Reference edition:
Apicius, L' art culinaire, texte établi, traduit et commenté par J. André, Paris 1987 (I ed. 1974) pp. 120-132 (Collection des Universités de France).
The excerpta Apicii are thirty-one short recipes that were collected by an otherwise unknown Vinidarius. They are preserved in a single manuscript (Par. lat. 10318, 7th-8th c.), written in uncial script, which is called Salmasius’ codex because it was once owned by the French humanist Claude Saumaise.
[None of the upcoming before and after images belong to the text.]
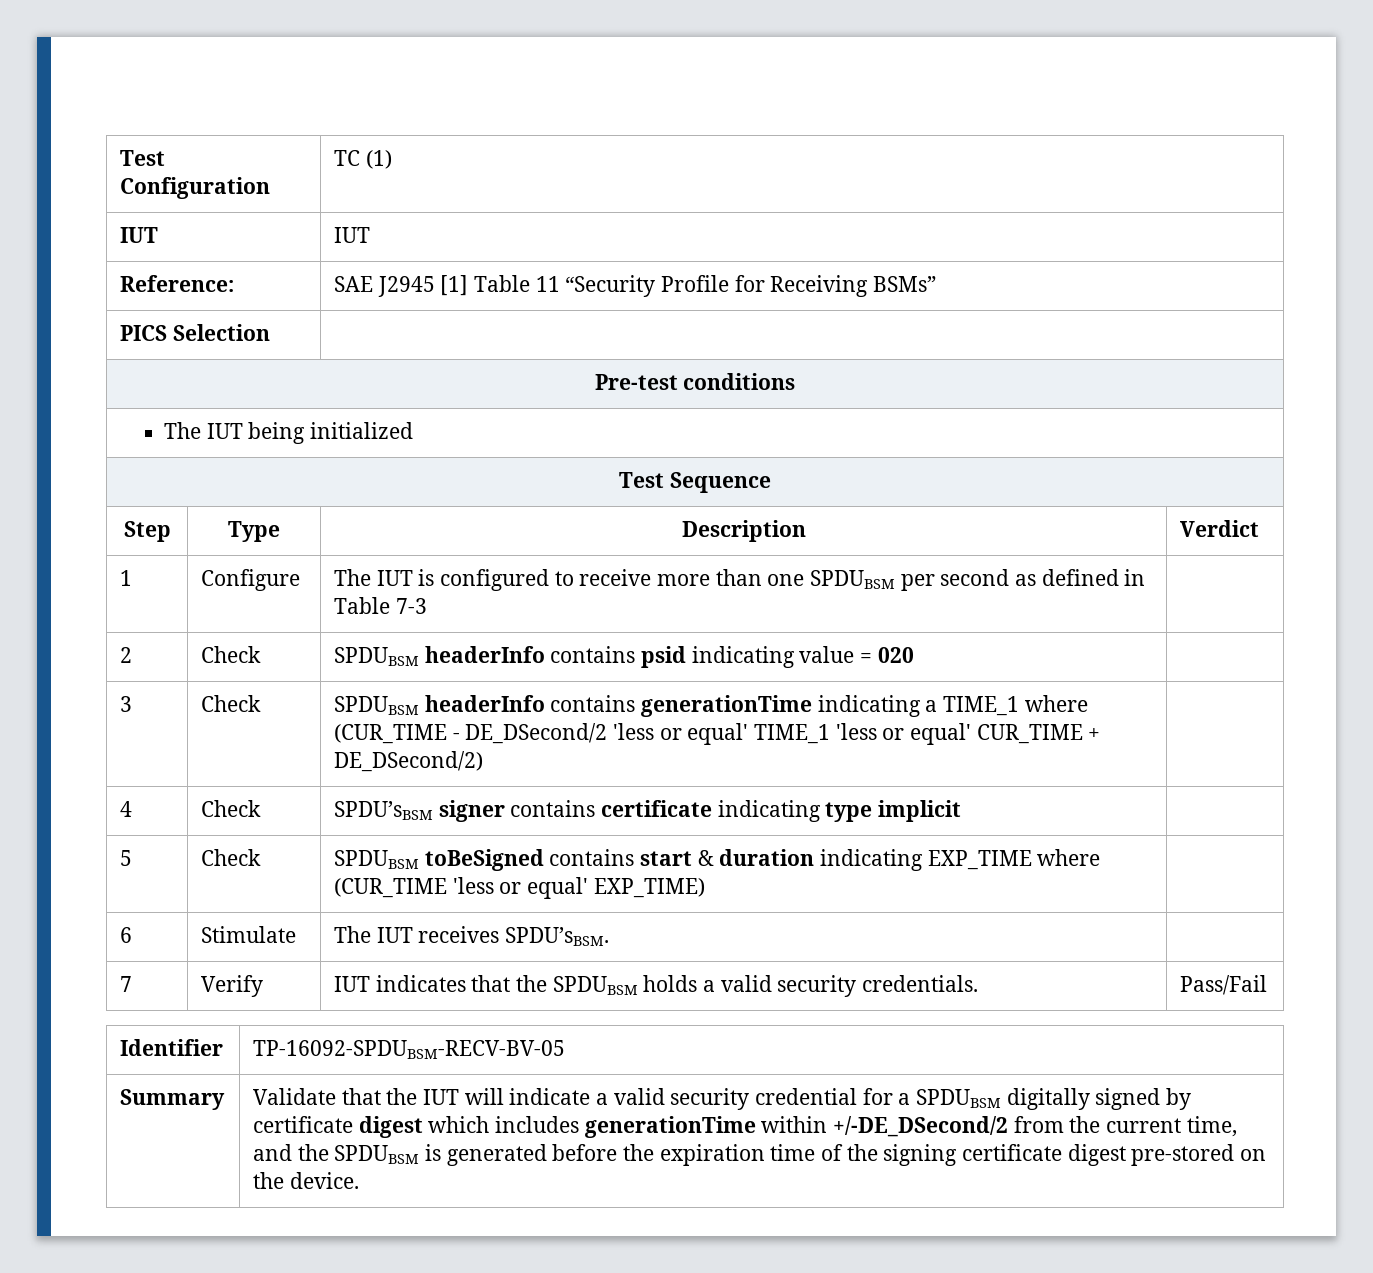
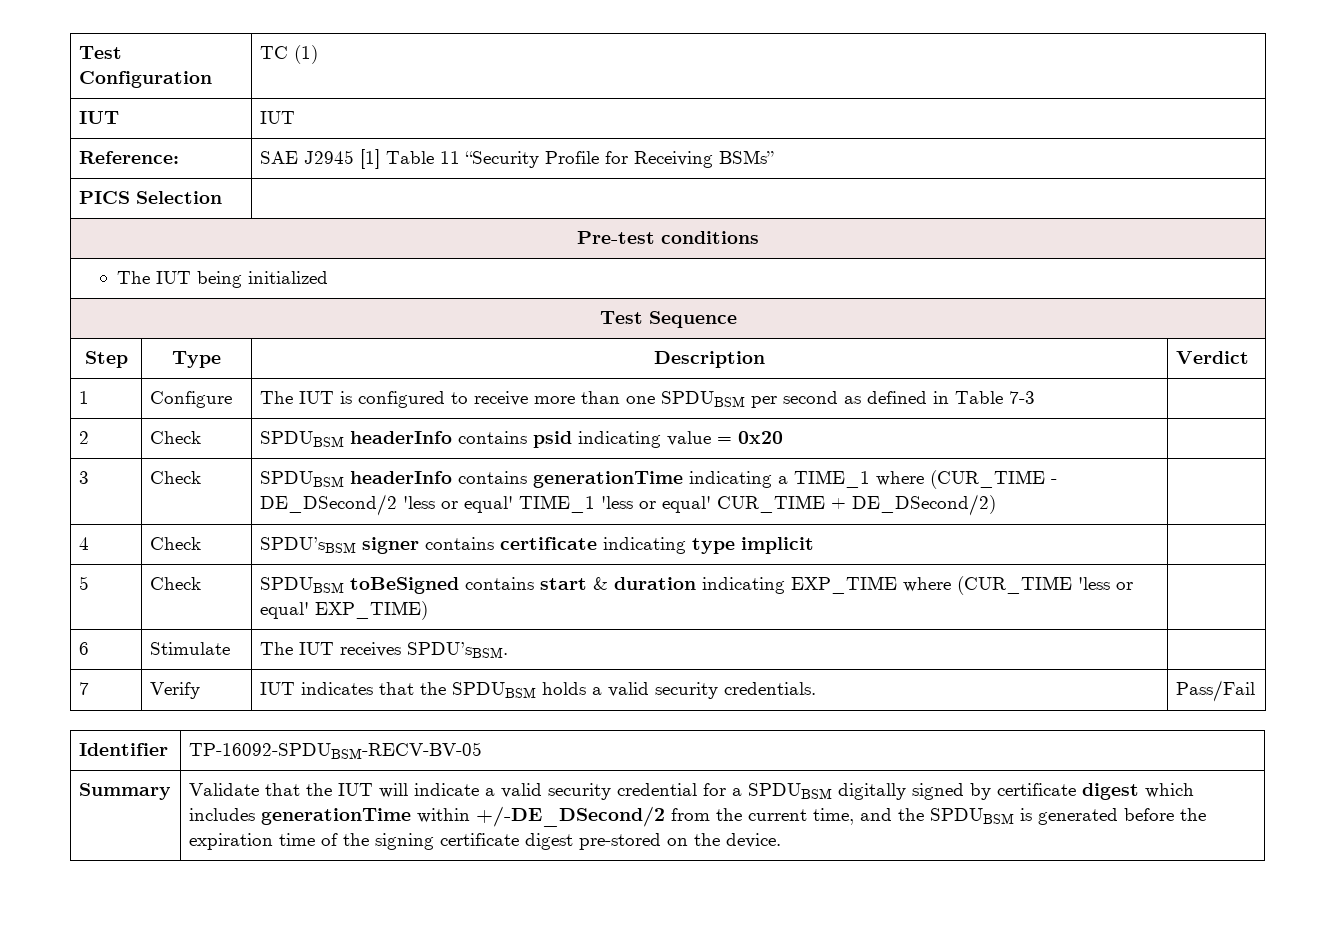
[877,647,914,663] 020 -> [737,431,783,444] 0x20

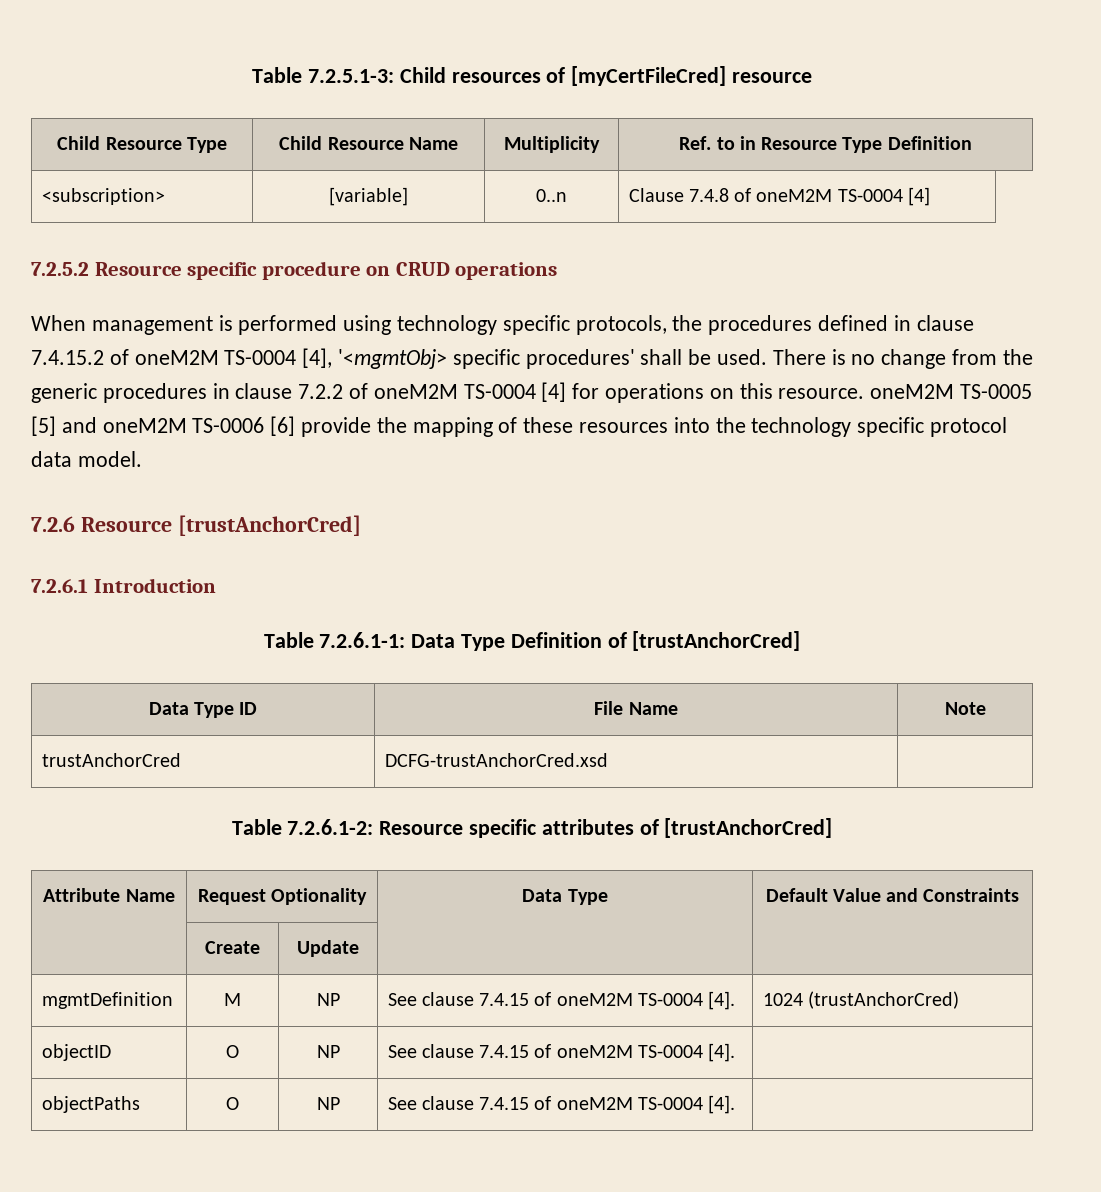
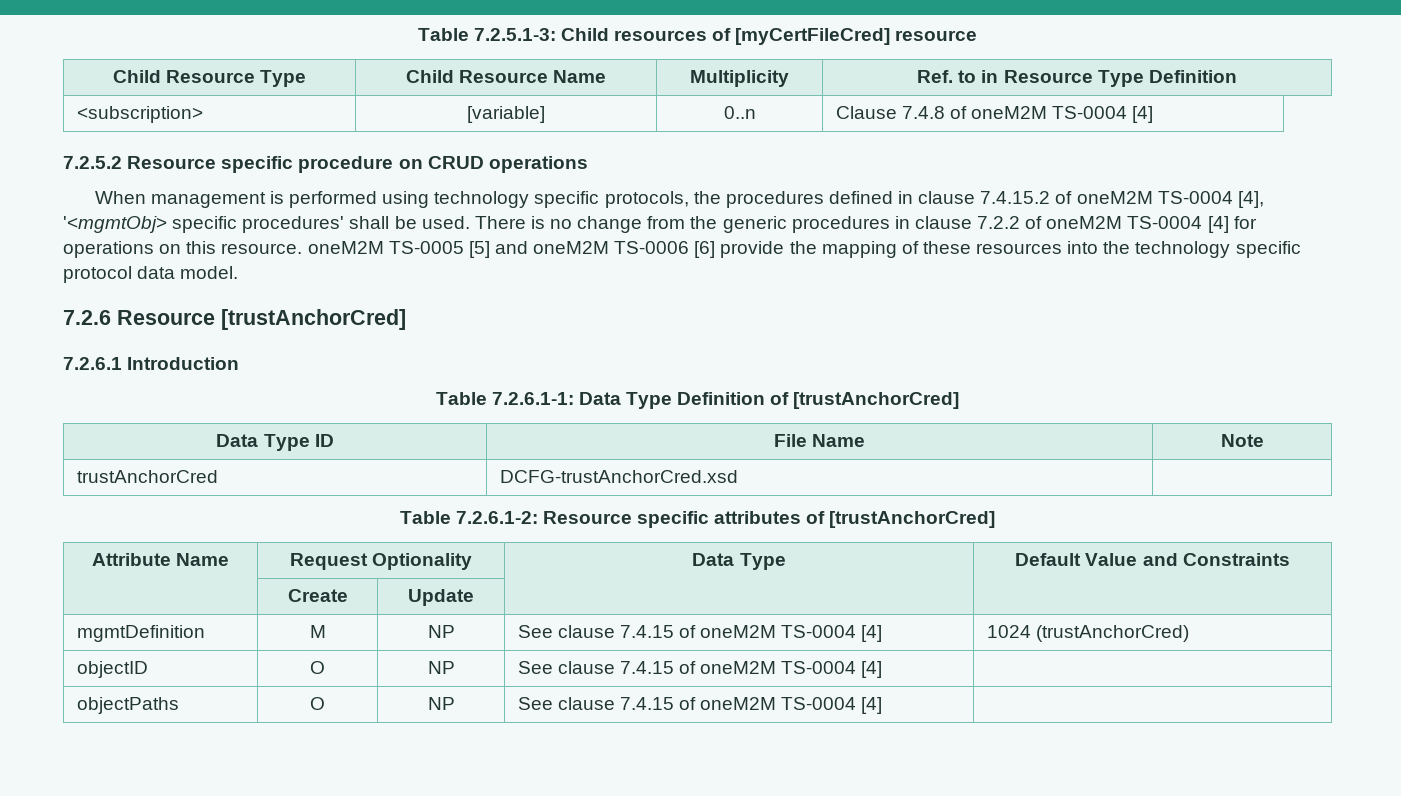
[708,991,736,1010] [4]. -> [861,625,883,642] [4]
[708,1043,736,1062] [4]. -> [861,661,883,678] [4]
[708,1095,736,1114] [4]. -> [861,697,883,714] [4]

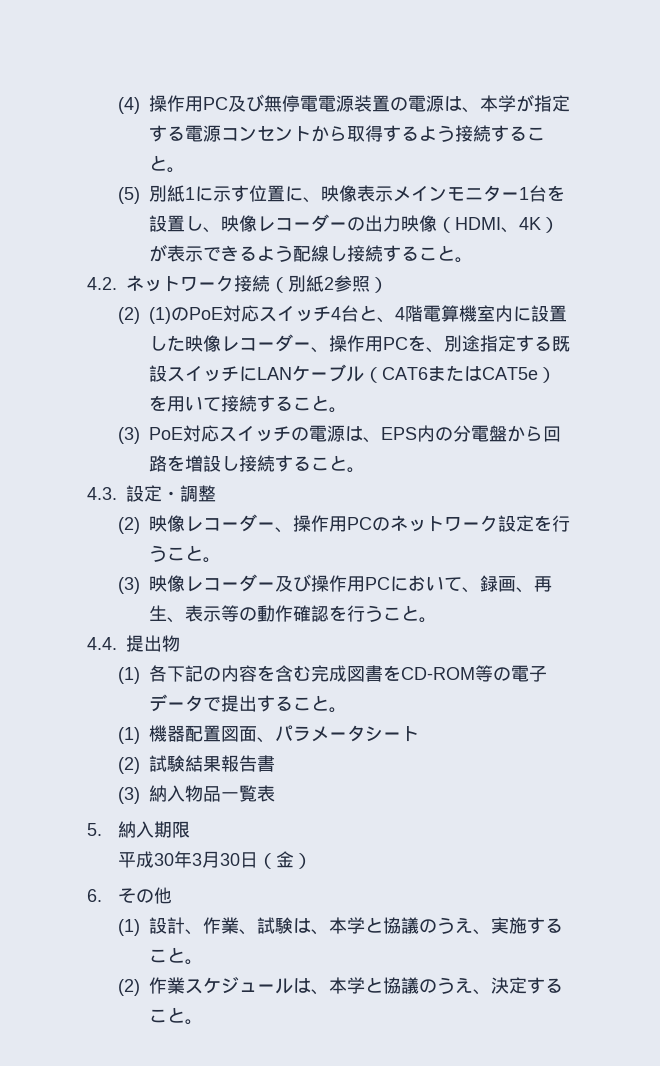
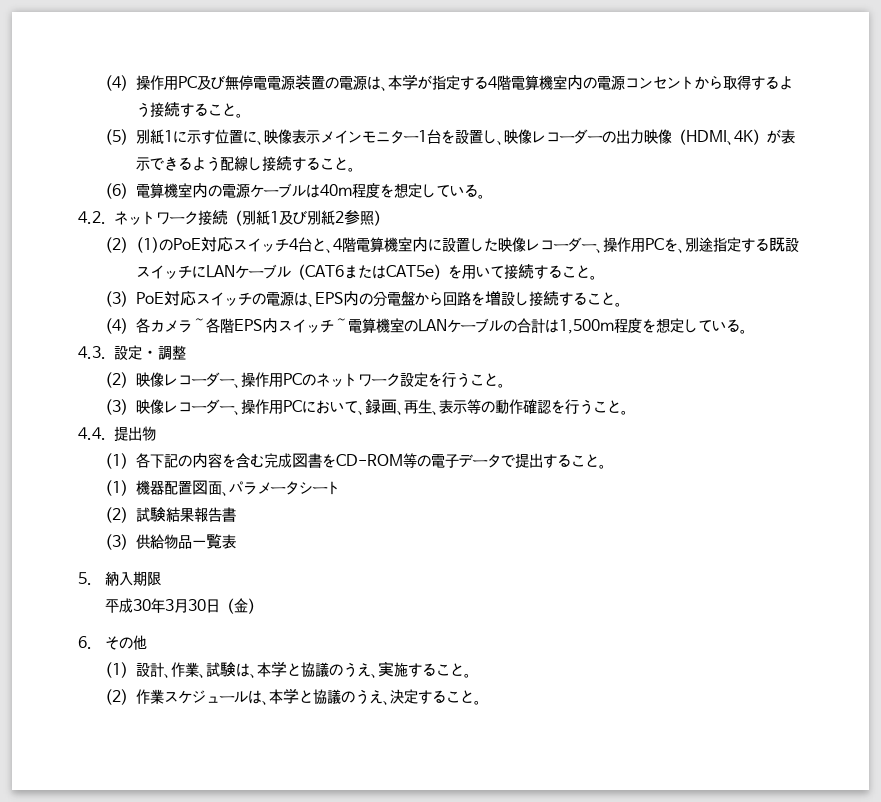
(186, 133) none -> [488,75,598,91] 4階電算機室内の
(474, 260) none -> [105,183,486,199] // (6)電算機室内の電源ケーブルは40m程度を想定している。
(324, 283) none -> [270,210,335,225] 1及び別紙
(366, 470) none -> [105,318,748,334] // (4)各カメラ～各階EPS内スイッチ～電算機室のLANケーブルの合計は1,500m程度を想定している。
[275,574,312,592] 及び -> [234,410,242,415] 、
[149,785,186,802] 納入 -> [136,534,165,549] 供給

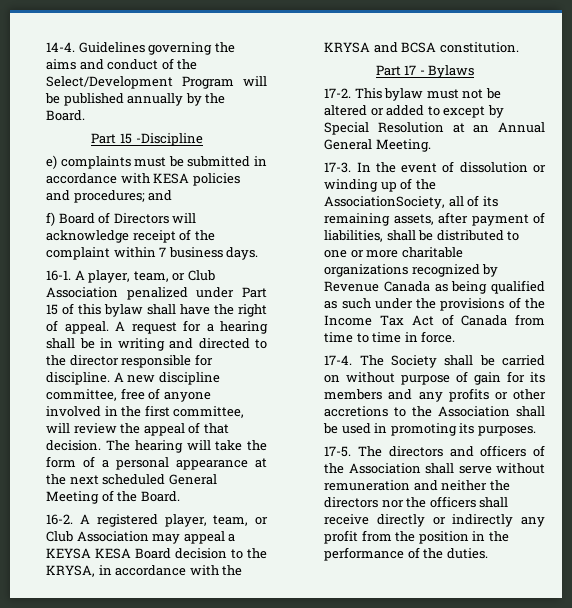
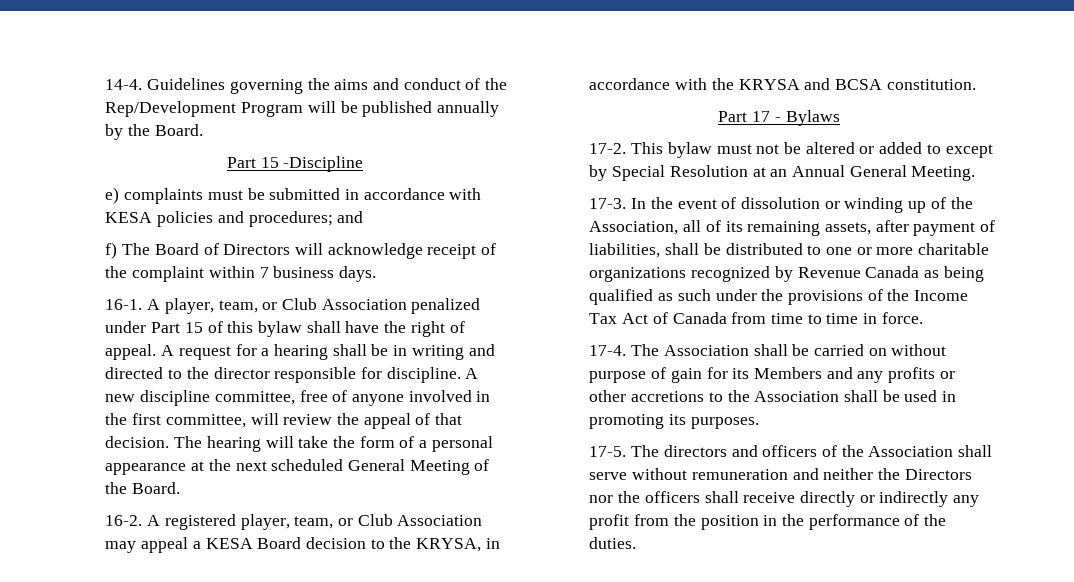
[46,76,174,89] Select/Development -> [105,101,237,117] Rep/Development
(56, 219) none -> [122,243,151,255] The
[46,548,92,559] KEYSA -> (201, 545) none
[324,196,446,209] AssociationSociety, -> [589,221,679,235] Association,
[390,355,437,368] Society -> [663,345,749,356] Association
[324,389,383,400] members -> [754,367,823,379] Members
[324,497,379,508] directors -> [904,469,972,480] Directors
Philologists are greatly divided about the relationship between these brief extracts and Apicius’ original text. Some have maintained that they are original, and thus should be inserted into the De re coquinaria (e.g. Vollmer); others, however, have deemed them entirely foreign to Apicius’ work, basing their judgment on the predominance of Vulgar Latin in the excerpts (e.g. Ihm). This dispute derives from the fact that the brief and prescriptive nature of the recipes appears vaguely Apician, but that very few of them correspond to preparations contained in the De re coquinaria. If Vinidarius really drew his excerpta from Apicius’ text, therefore, we must envision a fairly aggressive process of authorial emendation aimed at translating the original recipes into a Latin that was more intelligible to the vernacular used during the excerptor’s lifetime (between the end of the 5th and the start of the 6th c. AD). This possibility notwithstanding, it appears more likely that the collection merely reflects the diachronically stratified nature of the De re coquinaria. [A. Borgna; tr. C. L. Caterine].